# Task directions:
Update the passage of the race forum discussion starting at "I dont need" and ending at "climb. Just wow.", replacing "climb" with "ascent".

Yes, I wouldn't be super confident with 2 min on the TT. I have seen what Pogacar can do in those circumstances, and hitting that 3 min mark would result in Pogacar not smelling blood.

Then again, maybe Im wrong here and Vingegaard was on limit, but I doubt it.

Sorry but I don't doubt it, you're wrong. Yeah it's more attractive with attacks all over the place but this isn't a friggin Hollywood movie. To me it's clear a lot of people don't realise just how fast they rode this stage. It was a staggering pace. They were both completely at their limit imo. This was as mano-a-mano as it gets. Don't confuse that with blistering accelerations.
 
That would be GC suicide if you saw what Bjerg and McNulty were capable of doing today. I think Ving is happy with this margin going into the TT
I was kind of wondering why I got so many messages. But now I see the confusion. By far away I mean the last mountain but not wait for the sprint. Like Granon. I though it was obvious. Why would he attack from further away than the last mountain. Only an idiot would do that. Again I thought it was very, very obvious.
 
Sorry but I don't doubt it, you're wrong. Yeah it's more attractive with attacks all over the place but this isn't a friggin Hollywood movie. To me it's clear a lot of people don't realise just how fast they rode this stage. It was a staggering pace. They were both completely at their limit imo. This was as mano-a-mano as it gets. Don't confuse that with blistering accelerations.
I dont need no blistering accelerations, but my read on the race is that Vingegaard was stronger and they raced a 8 km, 8% at the end where you can force the issue if youre a truly stronger (which I think he was).
 
McNulty, Man of the day. What a performance. Absolutly ridiculous. To me, on par with Padun back-to-back performances in last year Dauphine. He dropped everyone but two guys who are in their own class right now. He put 1 minute to Thomas on penultimate climb and additional 30 or 45s on last climb. And Brandon was all that time in the front, no rest. In the meantime Thomas was riding on the wheels in the descent and first false flat part to the last climb. And still Thomas lost 30s to McNulty in the last climb. Just wow.

I guess UAE has ther "co-leader" for the next year TDF so Pogi doesn't have to react on every move from Jonas/Roglic. He can TT, he can climb better than Kuss and Thomas, is punchy, has some sprint. Just perfect.

# Given records:
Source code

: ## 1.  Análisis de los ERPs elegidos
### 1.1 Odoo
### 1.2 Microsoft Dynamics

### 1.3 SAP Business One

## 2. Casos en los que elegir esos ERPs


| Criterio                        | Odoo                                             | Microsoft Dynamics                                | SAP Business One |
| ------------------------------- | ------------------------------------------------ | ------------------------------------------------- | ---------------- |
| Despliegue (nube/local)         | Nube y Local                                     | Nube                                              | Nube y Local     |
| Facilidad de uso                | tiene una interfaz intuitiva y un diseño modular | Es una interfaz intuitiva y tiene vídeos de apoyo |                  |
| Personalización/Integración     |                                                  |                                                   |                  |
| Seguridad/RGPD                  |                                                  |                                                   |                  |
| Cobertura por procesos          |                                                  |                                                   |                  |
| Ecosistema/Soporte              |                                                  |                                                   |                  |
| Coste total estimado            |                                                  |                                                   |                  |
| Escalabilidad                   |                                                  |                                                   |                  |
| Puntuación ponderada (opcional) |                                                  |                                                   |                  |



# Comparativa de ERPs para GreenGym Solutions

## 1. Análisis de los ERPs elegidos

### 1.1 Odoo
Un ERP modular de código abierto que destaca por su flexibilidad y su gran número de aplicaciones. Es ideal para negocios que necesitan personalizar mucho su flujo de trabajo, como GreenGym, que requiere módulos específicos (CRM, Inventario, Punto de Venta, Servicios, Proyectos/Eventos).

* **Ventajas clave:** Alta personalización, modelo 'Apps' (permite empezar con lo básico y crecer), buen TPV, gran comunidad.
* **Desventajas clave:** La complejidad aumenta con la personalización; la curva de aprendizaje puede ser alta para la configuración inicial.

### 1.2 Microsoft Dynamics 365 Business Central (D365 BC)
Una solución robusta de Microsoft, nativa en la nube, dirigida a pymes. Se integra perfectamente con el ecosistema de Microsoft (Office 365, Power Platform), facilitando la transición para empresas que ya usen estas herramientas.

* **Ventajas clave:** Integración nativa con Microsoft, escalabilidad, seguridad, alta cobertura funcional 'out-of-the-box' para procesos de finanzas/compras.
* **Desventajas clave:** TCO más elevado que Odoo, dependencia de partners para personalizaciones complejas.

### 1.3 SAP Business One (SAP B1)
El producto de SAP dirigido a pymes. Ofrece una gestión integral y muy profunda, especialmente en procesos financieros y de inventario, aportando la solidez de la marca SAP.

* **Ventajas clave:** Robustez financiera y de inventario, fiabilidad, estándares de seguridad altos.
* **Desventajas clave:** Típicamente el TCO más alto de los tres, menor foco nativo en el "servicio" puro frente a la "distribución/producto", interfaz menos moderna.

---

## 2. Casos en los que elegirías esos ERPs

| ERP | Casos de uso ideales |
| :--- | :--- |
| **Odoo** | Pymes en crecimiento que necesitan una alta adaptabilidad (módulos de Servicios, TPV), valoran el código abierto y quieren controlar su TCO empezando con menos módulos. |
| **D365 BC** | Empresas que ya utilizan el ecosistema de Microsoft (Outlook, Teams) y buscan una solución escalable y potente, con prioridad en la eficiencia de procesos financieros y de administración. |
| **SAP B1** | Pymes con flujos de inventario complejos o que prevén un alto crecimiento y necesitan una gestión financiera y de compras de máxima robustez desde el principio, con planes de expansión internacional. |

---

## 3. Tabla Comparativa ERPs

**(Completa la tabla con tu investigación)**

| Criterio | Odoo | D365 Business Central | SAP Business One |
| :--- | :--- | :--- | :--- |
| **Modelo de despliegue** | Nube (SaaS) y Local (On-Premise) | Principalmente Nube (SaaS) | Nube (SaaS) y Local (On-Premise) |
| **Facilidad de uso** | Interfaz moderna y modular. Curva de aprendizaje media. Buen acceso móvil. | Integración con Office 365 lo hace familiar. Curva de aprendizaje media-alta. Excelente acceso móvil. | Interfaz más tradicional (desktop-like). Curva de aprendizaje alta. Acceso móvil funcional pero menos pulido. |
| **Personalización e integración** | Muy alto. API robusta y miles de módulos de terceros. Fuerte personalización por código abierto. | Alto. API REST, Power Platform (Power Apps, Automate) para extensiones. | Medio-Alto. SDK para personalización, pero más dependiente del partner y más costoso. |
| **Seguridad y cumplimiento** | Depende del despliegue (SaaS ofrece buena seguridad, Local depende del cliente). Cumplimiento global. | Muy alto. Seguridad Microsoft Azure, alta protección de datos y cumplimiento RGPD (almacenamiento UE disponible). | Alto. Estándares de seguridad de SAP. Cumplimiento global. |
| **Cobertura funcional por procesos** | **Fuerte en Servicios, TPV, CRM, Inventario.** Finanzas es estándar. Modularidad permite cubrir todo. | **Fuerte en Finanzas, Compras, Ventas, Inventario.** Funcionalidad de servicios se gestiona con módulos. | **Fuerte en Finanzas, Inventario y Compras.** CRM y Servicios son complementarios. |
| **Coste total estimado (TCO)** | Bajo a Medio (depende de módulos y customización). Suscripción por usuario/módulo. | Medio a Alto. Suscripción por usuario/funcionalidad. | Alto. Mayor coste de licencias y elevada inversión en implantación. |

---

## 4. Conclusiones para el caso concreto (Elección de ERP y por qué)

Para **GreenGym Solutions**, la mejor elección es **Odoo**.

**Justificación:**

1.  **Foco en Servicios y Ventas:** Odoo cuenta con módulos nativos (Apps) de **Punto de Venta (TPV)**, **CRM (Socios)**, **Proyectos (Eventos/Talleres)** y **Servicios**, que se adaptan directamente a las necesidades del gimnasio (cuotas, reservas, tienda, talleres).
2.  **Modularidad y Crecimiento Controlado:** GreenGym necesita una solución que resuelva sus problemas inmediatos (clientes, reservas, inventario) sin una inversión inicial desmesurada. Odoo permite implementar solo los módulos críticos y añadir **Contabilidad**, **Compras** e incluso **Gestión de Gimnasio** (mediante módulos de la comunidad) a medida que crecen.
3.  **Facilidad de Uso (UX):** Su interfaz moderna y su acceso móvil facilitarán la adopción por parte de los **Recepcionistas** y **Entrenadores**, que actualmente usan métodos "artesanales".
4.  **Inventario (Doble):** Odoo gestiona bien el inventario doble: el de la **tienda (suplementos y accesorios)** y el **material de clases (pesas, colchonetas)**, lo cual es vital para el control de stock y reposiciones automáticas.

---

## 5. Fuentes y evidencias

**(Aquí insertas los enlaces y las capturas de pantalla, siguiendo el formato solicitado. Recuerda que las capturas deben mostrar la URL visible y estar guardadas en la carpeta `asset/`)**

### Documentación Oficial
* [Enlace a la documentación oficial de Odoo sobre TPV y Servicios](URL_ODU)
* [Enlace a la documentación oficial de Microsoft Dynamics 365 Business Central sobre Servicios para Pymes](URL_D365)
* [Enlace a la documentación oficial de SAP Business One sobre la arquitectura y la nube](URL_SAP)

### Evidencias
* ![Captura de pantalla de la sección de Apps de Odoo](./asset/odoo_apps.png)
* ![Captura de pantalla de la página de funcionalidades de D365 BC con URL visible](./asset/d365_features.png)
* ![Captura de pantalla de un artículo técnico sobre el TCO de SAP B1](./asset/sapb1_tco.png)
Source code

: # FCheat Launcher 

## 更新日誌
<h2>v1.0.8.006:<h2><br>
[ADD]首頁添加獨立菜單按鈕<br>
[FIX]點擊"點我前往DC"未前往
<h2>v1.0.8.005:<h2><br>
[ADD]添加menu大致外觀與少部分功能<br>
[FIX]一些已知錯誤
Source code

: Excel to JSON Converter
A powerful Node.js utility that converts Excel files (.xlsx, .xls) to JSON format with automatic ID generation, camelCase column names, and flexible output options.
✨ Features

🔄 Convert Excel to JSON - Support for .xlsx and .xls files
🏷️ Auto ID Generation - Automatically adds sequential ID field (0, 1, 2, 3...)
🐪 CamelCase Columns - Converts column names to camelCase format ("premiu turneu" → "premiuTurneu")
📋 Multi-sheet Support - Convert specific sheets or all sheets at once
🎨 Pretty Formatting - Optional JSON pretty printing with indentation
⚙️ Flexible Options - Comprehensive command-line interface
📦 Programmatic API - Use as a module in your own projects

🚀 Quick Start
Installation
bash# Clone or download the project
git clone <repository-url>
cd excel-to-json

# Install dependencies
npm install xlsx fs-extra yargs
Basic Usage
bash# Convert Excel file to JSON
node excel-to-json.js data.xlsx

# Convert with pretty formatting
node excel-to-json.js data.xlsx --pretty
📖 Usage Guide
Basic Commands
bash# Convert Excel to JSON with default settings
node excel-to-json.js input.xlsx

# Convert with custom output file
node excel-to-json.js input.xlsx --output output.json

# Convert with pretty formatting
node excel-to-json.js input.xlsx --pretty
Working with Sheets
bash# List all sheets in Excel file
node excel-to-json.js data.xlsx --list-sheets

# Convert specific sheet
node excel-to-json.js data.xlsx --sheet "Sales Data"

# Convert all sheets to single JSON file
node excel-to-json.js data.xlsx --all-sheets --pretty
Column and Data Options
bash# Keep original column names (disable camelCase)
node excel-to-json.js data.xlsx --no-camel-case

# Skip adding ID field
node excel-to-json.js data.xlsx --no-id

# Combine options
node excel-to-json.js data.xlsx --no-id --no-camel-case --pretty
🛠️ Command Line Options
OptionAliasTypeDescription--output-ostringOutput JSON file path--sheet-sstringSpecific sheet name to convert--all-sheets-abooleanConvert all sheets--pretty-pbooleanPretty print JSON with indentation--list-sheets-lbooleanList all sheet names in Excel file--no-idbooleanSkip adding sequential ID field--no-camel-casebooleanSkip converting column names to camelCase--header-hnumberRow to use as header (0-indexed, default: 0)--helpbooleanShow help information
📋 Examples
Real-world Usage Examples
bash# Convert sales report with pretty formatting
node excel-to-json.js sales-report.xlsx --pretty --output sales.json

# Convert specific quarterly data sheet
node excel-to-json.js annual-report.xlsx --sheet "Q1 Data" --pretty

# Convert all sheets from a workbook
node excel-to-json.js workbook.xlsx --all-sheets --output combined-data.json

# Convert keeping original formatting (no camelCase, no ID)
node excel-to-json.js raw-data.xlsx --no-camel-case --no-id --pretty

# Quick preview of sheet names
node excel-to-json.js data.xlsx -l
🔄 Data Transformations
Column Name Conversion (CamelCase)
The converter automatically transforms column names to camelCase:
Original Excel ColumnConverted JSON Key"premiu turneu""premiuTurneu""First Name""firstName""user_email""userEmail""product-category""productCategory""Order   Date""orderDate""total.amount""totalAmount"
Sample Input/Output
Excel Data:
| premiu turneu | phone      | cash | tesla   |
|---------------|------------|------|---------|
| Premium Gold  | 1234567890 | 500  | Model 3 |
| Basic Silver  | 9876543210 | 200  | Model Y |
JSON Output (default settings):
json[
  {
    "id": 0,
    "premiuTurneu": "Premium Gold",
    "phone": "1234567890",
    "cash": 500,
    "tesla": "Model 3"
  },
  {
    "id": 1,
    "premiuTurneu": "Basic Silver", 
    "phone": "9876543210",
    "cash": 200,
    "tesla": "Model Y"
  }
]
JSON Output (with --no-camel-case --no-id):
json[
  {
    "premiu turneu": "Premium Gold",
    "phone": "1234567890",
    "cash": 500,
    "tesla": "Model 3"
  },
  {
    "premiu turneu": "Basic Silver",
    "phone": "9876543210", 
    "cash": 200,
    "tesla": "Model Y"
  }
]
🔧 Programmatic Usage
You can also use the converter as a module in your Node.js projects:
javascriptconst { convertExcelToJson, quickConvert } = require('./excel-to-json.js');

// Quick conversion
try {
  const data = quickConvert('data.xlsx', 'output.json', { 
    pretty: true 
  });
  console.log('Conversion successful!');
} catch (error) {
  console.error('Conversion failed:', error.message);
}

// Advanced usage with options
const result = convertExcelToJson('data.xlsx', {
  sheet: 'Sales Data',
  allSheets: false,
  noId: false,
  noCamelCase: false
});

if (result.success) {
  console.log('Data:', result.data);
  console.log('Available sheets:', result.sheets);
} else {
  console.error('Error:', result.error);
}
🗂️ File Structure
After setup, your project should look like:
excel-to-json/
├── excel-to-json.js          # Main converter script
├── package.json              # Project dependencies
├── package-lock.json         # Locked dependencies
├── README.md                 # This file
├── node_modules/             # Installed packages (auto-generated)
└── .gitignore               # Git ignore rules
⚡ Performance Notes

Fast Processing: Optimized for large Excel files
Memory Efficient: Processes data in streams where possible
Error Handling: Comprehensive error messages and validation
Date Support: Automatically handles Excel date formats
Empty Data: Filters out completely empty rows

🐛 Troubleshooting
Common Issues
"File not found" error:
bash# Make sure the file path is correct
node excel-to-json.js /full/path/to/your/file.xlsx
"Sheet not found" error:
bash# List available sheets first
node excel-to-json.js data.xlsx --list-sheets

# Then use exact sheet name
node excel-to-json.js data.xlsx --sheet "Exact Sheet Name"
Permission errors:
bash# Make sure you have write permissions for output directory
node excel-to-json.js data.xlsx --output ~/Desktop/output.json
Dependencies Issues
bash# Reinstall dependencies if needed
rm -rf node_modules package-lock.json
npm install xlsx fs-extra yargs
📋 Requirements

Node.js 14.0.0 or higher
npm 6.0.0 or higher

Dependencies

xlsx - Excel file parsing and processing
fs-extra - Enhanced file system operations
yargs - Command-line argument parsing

# Solution to this exercise:
I dont need no blistering accelerations, but my read on the race is that Vingegaard was stronger and they raced a 8 km, 8% at the end where you can force the issue if youre a truly stronger (which I think he was).
 
McNulty, Man of the day. What a performance. Absolutly ridiculous. To me, on par with Padun back-to-back performances in last year Dauphine. He dropped everyone but two guys who are in their own class right now. He put 1 minute to Thomas on penultimate ascent and additional 30 or 45s on last ascent. And Brandon was all that time in the front, no rest. In the meantime Thomas was riding on the wheels in the descent and first false flat part to the last ascent. And still Thomas lost 30s to McNulty in the last ascent. Just wow.